* PROBLEM TO WORK ON
Only the lines of the data below from the one with "9. [Development](#development)" through the one with "### What is the Hype Protocol?" are wanted. Repeat them exactly.

* RECORDS SHOWN
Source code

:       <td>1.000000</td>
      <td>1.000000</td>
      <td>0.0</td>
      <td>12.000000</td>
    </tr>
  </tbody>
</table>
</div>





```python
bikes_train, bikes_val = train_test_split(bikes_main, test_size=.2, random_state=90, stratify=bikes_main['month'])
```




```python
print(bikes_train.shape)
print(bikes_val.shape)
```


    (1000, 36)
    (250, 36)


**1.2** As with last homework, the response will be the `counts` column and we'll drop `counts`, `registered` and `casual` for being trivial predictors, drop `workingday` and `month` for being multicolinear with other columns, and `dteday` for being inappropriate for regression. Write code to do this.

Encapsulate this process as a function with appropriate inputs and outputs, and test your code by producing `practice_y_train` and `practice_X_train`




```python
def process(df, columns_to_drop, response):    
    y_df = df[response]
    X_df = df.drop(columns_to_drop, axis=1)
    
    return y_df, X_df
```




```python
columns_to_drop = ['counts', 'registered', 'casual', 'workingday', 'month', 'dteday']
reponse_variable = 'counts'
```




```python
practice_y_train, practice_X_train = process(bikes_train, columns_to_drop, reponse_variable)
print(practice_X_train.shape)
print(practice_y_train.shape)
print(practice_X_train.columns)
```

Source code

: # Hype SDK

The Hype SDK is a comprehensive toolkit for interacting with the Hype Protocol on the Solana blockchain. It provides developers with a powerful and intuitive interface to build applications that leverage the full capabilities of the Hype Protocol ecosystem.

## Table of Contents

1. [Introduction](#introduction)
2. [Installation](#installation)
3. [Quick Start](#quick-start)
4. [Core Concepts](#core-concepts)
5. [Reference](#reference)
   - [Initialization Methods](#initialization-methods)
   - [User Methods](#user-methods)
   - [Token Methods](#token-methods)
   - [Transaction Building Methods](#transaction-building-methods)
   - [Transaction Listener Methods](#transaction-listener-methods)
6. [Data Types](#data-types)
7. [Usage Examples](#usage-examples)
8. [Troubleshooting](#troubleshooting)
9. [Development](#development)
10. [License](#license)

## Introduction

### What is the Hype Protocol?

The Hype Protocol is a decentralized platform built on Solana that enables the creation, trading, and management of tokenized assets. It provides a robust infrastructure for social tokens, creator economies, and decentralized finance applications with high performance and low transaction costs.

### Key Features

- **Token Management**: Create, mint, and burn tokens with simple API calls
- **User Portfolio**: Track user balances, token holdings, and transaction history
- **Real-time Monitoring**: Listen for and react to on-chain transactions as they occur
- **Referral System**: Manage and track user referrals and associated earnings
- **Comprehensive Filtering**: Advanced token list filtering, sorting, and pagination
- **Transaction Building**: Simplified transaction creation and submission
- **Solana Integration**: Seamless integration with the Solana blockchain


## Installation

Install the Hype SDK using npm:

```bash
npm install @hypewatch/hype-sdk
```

* TASK RESPONSE
9. [Development](#development)
10. [License](#license)

## Introduction

### What is the Hype Protocol?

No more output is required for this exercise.